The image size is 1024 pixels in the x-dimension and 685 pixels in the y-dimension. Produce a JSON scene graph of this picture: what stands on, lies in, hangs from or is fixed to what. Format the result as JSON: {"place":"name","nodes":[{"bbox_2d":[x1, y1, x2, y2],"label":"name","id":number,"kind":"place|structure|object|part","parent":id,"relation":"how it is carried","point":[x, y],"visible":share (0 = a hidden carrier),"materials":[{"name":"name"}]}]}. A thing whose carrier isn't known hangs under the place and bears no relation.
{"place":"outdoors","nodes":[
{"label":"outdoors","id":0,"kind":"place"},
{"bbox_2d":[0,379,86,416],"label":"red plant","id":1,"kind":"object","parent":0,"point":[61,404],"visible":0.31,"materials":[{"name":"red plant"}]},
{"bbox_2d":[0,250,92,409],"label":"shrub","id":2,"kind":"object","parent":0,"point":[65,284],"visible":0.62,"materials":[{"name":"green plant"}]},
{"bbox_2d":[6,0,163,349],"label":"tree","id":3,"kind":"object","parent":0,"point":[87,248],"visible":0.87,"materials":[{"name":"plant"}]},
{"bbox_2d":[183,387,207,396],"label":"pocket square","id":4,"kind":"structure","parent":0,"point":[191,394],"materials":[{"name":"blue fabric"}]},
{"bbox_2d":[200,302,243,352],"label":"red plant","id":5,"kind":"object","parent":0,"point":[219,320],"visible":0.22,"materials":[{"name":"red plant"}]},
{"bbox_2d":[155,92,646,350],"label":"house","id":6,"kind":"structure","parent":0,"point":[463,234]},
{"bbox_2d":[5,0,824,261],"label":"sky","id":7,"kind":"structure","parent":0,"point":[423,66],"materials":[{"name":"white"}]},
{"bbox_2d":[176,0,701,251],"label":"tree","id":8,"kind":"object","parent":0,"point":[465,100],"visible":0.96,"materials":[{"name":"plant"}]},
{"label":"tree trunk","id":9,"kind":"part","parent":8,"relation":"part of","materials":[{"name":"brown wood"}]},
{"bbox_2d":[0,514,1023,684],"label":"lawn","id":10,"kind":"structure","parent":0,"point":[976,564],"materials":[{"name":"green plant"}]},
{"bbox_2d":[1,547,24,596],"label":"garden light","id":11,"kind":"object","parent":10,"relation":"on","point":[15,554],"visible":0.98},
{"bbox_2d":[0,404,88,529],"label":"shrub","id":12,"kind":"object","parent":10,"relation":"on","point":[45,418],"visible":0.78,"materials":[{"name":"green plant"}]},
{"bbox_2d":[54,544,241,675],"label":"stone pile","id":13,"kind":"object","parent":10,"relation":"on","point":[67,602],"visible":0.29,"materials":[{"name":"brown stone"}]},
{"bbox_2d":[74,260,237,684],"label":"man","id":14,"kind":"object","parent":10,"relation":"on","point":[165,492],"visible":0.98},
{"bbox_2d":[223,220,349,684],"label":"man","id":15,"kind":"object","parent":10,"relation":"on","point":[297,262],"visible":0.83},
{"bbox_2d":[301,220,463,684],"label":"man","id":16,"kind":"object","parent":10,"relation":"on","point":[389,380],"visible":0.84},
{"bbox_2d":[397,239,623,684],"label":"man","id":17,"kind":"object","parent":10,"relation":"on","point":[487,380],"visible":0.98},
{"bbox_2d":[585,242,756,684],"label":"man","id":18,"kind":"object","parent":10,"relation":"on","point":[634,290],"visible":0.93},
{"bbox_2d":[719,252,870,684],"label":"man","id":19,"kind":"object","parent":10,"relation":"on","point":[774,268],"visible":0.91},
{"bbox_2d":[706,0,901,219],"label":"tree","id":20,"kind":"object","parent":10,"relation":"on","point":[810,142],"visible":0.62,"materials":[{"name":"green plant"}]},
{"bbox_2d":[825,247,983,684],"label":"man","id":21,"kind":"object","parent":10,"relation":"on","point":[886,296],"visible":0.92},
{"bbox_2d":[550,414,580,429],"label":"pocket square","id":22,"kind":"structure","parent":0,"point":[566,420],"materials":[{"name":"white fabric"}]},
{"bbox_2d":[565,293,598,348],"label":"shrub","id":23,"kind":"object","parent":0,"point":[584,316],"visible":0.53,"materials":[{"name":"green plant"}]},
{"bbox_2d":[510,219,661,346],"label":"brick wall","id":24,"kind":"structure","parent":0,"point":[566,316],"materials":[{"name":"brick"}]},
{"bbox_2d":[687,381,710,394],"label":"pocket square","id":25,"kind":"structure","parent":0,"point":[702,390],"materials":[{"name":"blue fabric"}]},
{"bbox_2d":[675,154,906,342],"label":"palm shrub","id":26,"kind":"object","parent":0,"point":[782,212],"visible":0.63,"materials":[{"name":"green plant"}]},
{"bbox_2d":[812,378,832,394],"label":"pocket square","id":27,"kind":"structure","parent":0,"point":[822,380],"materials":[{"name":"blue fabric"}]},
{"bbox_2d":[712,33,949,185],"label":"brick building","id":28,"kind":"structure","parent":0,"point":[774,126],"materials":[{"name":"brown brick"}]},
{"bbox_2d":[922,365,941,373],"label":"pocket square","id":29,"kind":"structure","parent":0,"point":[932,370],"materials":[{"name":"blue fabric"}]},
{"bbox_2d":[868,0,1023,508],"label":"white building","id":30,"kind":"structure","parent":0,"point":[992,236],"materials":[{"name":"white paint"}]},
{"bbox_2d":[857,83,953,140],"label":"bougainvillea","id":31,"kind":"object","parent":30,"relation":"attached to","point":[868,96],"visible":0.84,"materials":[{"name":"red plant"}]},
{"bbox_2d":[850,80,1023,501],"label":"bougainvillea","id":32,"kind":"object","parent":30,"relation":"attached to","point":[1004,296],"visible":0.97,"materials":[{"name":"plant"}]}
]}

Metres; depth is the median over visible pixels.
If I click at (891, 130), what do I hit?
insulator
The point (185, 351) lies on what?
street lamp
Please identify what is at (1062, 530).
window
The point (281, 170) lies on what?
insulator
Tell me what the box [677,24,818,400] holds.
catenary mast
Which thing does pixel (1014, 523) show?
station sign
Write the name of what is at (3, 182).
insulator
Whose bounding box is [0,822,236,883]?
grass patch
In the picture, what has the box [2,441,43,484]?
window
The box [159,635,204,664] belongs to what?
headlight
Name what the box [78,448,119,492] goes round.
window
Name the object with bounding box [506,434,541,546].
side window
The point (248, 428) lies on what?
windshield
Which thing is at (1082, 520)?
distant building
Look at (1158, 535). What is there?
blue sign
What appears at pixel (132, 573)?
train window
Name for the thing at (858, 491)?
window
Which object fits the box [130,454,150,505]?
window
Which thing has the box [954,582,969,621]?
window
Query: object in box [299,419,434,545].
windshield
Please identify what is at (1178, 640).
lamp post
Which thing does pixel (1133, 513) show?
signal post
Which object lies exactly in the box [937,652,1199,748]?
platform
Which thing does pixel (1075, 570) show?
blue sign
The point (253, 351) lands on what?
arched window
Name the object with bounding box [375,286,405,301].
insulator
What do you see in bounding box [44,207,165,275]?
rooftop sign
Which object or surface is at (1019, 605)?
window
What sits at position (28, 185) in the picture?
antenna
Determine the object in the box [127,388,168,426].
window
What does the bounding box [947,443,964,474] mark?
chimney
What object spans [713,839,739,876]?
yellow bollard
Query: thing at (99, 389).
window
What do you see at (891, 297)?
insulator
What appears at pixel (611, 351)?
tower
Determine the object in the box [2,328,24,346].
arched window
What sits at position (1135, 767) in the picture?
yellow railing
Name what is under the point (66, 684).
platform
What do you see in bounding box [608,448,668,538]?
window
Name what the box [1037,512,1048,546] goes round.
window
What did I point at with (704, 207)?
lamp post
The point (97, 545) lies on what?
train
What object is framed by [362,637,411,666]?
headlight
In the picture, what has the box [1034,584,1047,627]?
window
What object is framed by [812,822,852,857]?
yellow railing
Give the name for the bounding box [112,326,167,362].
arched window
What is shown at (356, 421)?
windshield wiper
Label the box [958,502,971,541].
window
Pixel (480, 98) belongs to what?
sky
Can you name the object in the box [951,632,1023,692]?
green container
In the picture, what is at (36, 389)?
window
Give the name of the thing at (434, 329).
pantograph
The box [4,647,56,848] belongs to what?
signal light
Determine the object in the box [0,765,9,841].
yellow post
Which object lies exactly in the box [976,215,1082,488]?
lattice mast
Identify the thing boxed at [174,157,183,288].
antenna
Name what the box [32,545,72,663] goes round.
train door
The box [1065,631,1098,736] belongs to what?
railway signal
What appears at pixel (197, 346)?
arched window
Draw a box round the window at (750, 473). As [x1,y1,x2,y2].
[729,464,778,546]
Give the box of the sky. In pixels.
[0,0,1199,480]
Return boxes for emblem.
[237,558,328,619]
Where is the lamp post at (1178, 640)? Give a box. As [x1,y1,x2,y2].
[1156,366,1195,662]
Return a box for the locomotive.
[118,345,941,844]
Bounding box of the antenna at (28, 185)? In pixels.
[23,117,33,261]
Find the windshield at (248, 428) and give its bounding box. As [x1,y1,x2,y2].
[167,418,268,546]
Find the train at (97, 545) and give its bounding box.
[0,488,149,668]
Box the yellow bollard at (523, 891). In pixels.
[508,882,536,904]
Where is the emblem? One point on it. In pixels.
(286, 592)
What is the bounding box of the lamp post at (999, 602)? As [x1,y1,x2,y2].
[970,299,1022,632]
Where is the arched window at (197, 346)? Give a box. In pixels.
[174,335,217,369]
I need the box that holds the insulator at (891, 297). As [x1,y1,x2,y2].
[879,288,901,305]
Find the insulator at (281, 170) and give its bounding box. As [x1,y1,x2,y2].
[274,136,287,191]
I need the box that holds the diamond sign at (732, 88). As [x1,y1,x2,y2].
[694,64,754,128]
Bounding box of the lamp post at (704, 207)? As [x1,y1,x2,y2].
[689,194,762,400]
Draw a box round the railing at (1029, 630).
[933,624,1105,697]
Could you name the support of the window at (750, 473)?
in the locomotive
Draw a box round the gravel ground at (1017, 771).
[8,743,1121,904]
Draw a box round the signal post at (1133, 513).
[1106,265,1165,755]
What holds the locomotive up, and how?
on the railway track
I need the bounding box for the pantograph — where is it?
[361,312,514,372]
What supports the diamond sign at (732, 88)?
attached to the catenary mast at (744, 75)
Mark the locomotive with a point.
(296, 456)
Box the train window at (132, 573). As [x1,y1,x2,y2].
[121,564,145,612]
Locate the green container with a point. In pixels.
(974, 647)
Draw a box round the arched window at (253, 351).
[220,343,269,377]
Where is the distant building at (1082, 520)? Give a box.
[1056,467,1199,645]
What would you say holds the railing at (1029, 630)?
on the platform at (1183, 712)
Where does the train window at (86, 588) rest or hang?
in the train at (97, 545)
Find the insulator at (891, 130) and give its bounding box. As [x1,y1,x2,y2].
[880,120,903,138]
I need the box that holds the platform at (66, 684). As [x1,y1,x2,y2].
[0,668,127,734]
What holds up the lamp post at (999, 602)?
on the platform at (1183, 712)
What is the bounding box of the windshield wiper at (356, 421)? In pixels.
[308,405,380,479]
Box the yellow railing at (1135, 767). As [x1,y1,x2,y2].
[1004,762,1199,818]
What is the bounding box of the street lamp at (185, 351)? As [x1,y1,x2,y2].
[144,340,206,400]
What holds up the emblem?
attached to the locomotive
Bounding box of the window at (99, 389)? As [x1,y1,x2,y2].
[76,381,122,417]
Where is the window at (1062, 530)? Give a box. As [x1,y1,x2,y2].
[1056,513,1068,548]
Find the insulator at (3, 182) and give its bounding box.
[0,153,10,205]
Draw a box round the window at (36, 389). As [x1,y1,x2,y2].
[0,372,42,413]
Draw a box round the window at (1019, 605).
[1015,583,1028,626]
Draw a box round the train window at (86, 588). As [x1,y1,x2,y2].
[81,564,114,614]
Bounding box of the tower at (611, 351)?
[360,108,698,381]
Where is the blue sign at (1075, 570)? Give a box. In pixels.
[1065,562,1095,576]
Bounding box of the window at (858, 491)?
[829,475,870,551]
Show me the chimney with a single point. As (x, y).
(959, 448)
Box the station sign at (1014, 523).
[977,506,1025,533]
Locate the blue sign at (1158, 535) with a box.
-------
TASK REQUIREMENTS: What is needed is an exact copy of the line containing "Bounding box of the tower at (611, 351)?" and each line after it, through the final line of the entries above.

SOLUTION TO THIS TASK:
Bounding box of the tower at (611, 351)?
[360,108,698,381]
Where is the blue sign at (1075, 570)? Give a box. In pixels.
[1065,562,1095,576]
Bounding box of the window at (858, 491)?
[829,475,870,551]
Show me the chimney with a single point. As (x, y).
(959, 448)
Box the station sign at (1014, 523).
[977,506,1025,533]
Locate the blue sign at (1158, 535) with a box.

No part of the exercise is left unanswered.